# DIRECTIONS FOR THIS TASK
Below are some entries; state how many of their lines include the word "viewBox" and give no more than that number.

───── DATA PROVIDED

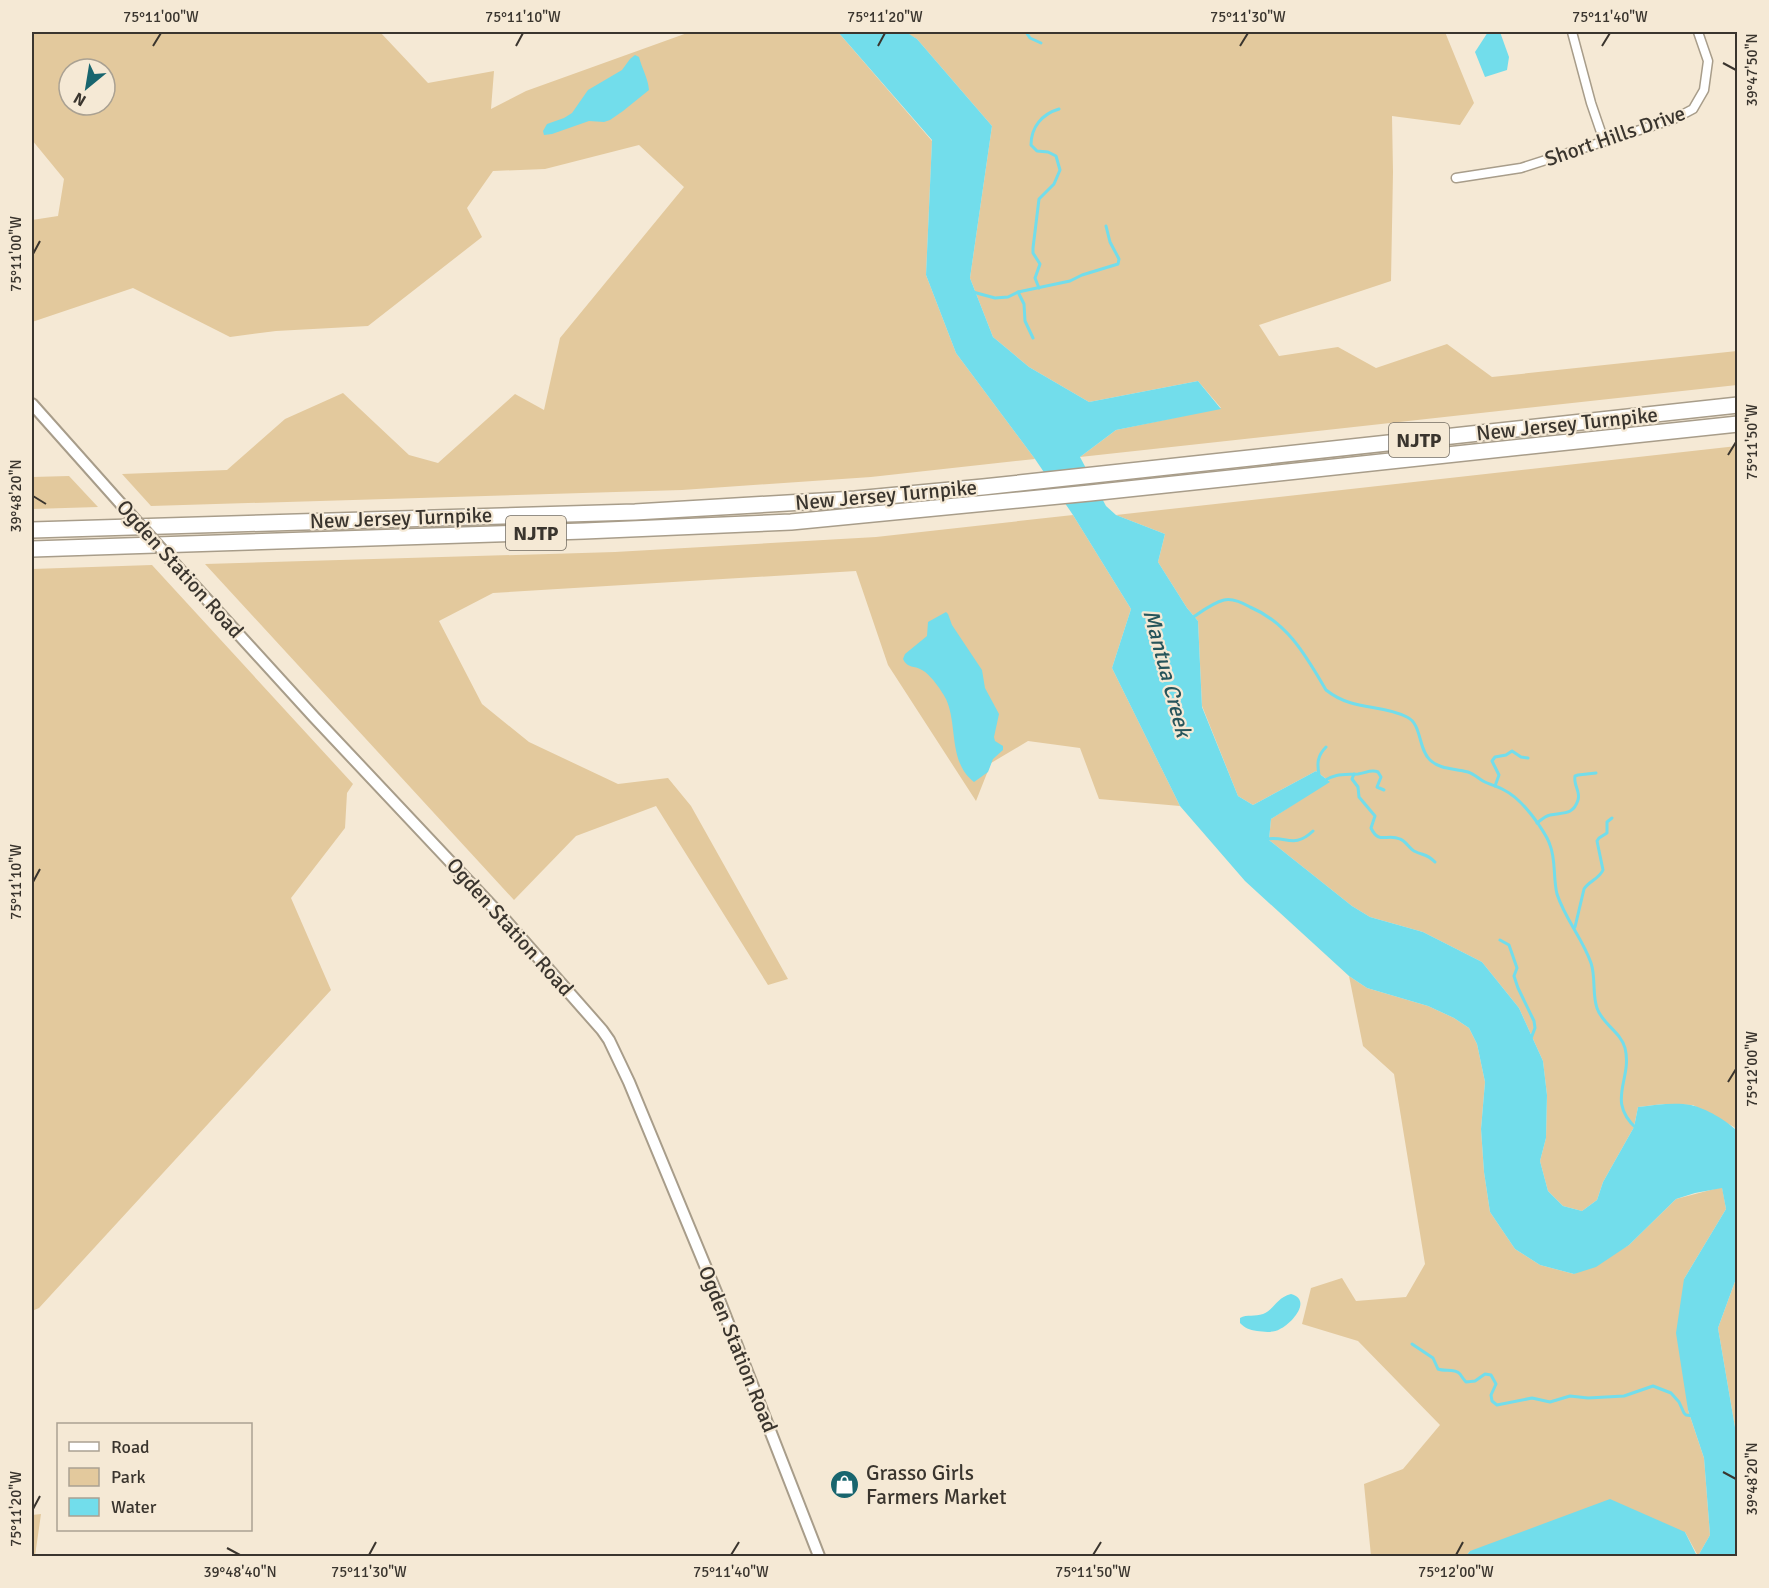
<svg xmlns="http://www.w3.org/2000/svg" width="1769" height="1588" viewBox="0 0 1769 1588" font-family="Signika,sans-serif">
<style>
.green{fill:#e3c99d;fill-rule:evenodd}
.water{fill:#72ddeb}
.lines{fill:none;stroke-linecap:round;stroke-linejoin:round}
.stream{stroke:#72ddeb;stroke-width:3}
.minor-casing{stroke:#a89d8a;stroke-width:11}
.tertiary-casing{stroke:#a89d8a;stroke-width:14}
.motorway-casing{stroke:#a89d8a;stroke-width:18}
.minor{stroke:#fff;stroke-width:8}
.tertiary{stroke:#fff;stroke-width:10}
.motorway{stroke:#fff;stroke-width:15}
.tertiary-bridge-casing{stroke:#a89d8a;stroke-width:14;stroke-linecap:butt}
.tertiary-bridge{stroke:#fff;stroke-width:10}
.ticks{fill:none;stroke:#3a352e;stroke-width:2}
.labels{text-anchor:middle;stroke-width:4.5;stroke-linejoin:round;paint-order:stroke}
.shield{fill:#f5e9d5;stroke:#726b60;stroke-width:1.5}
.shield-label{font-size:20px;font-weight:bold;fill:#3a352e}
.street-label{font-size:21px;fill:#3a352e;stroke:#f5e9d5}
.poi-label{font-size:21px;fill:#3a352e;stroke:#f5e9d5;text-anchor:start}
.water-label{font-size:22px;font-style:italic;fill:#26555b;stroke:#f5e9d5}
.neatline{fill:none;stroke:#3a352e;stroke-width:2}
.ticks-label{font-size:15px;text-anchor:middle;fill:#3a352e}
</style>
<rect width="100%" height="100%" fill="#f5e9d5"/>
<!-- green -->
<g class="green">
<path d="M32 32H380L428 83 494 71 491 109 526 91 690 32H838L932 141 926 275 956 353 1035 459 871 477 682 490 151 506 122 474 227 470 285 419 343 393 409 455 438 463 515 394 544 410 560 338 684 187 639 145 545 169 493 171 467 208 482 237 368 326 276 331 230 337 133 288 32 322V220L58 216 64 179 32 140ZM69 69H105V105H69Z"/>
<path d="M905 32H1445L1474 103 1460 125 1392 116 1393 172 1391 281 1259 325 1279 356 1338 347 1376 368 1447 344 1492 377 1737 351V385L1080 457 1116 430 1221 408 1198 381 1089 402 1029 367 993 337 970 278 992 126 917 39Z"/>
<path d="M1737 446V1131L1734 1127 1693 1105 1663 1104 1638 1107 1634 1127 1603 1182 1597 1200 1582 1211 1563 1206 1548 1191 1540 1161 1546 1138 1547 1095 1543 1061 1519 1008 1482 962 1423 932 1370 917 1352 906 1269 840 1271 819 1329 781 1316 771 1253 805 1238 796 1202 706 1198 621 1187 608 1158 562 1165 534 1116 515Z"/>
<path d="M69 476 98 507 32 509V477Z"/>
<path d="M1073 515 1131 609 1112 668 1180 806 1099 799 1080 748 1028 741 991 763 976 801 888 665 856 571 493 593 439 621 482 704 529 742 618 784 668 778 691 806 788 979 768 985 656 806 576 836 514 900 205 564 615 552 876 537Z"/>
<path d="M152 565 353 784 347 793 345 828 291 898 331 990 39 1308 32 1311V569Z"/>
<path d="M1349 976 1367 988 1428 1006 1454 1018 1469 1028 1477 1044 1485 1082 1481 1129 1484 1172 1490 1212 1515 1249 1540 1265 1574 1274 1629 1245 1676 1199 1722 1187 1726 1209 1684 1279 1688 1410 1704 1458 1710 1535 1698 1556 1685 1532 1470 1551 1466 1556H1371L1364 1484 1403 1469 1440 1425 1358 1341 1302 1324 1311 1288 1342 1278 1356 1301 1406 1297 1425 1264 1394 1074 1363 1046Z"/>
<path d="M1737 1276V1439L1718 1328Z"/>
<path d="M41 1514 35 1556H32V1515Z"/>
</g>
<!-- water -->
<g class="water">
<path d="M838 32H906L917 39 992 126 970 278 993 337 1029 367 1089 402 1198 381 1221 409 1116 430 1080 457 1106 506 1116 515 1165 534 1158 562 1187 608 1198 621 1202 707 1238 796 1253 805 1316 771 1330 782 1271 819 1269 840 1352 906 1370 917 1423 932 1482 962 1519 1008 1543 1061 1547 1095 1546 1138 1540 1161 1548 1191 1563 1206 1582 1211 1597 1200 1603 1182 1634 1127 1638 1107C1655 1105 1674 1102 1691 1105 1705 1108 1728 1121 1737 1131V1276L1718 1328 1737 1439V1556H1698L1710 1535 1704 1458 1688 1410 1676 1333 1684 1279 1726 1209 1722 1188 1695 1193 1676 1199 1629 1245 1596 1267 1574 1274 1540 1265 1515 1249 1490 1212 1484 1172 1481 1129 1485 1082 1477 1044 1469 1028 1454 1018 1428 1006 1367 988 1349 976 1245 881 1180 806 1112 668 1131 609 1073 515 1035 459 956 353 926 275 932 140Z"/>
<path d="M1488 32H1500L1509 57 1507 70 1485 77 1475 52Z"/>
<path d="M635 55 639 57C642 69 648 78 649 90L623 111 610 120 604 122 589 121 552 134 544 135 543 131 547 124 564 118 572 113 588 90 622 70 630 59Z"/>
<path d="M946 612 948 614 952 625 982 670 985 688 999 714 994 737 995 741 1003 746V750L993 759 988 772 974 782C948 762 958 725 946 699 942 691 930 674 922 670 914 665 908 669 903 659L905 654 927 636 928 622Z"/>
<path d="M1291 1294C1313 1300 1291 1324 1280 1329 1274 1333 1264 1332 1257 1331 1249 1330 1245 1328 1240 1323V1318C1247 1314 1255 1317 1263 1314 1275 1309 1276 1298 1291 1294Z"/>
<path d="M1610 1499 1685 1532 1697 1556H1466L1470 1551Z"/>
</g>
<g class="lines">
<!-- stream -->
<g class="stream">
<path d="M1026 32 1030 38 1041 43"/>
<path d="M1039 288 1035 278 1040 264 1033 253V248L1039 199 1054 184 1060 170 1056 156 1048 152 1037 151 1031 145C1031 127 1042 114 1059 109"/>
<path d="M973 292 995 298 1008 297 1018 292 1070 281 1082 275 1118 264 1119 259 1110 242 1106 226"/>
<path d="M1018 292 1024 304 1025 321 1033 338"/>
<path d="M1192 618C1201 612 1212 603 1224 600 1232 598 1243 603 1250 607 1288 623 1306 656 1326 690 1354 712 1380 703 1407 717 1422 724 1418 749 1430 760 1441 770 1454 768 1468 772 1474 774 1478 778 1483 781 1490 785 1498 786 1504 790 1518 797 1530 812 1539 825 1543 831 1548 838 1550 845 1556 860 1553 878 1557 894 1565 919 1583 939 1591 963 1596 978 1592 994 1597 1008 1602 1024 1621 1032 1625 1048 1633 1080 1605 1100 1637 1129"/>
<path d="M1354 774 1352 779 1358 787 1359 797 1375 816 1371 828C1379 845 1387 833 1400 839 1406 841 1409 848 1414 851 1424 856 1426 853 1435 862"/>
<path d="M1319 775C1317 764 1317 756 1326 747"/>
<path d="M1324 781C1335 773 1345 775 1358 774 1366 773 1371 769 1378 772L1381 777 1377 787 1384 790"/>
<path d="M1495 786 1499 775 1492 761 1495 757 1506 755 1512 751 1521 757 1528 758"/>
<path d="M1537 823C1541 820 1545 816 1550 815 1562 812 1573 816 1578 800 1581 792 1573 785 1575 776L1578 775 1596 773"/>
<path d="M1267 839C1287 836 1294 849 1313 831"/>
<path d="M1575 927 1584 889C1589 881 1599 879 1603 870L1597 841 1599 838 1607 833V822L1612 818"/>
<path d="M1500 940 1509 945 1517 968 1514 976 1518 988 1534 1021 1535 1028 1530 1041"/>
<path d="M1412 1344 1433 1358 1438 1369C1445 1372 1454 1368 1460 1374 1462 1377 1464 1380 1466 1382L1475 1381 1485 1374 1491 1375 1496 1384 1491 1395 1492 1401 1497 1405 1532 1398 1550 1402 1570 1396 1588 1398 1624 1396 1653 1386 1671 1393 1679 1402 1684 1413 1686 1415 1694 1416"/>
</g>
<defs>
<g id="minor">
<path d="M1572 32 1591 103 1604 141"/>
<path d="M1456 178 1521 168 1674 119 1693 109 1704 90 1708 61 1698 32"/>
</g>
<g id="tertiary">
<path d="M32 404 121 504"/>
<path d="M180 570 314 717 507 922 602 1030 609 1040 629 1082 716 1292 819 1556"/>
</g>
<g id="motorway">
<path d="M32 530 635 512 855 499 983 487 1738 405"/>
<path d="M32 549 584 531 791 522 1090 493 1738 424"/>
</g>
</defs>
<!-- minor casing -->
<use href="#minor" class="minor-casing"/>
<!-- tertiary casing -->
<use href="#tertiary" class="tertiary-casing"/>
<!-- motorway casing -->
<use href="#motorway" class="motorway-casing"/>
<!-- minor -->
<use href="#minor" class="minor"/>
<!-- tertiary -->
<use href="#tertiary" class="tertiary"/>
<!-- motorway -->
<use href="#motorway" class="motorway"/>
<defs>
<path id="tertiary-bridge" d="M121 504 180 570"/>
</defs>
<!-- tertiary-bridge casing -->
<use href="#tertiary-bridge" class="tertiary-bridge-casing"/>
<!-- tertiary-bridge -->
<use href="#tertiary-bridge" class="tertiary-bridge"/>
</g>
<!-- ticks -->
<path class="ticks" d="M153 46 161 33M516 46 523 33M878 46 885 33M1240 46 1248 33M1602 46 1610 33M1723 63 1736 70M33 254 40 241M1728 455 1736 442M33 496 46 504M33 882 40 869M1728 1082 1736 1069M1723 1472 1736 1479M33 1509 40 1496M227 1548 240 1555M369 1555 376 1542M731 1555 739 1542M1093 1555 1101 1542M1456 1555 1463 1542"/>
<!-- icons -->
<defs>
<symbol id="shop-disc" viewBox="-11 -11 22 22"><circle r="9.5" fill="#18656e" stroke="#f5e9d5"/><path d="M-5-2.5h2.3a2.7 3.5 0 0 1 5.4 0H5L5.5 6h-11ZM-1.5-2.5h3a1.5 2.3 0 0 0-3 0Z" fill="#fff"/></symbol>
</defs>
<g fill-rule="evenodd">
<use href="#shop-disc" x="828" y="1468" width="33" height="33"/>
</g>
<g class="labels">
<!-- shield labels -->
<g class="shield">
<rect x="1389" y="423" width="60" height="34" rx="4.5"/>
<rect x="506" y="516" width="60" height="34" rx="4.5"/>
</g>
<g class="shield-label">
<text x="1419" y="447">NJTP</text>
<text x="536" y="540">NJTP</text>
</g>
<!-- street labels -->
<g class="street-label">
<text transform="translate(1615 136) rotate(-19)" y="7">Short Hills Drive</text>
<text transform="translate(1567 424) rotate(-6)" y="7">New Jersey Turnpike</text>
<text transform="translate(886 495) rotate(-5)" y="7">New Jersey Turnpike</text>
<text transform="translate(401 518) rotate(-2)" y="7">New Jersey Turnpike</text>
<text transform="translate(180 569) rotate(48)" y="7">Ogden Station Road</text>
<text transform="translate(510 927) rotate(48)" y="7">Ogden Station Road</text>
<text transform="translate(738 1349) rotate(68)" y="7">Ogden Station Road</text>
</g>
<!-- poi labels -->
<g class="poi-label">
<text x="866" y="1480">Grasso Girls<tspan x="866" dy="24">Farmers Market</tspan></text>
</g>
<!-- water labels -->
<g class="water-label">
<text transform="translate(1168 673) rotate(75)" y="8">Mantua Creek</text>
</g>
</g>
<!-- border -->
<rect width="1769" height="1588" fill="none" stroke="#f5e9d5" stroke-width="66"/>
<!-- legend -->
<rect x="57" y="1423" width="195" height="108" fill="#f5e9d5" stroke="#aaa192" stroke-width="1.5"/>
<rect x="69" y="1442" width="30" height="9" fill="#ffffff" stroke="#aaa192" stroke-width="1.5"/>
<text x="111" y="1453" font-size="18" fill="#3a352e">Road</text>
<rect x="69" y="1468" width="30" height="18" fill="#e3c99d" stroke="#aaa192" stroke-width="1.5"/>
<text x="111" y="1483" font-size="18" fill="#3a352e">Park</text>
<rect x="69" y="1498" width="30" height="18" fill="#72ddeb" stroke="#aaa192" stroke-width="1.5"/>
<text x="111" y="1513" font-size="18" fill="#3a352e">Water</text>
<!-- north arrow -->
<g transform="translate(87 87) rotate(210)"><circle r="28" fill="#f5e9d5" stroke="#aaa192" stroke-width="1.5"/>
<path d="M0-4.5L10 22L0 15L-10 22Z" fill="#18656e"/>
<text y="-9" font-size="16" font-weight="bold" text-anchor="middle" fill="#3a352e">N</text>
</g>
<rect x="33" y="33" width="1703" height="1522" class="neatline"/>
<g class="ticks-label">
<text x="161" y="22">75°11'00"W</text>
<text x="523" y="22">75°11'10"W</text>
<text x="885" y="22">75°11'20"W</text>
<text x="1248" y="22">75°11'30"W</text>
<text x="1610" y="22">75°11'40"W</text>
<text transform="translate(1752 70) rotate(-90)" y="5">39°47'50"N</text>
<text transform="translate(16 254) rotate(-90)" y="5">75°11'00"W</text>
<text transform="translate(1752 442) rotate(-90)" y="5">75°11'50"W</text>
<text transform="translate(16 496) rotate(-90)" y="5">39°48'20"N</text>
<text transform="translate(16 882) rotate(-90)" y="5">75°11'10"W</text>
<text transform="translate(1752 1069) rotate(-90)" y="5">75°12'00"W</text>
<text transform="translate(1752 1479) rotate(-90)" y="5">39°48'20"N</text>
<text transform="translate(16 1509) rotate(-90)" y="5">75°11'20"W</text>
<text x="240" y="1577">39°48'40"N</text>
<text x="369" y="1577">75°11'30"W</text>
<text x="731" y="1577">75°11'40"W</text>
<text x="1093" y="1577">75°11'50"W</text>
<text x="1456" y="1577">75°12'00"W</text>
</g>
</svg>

──────────

# WRITTEN REPLY
2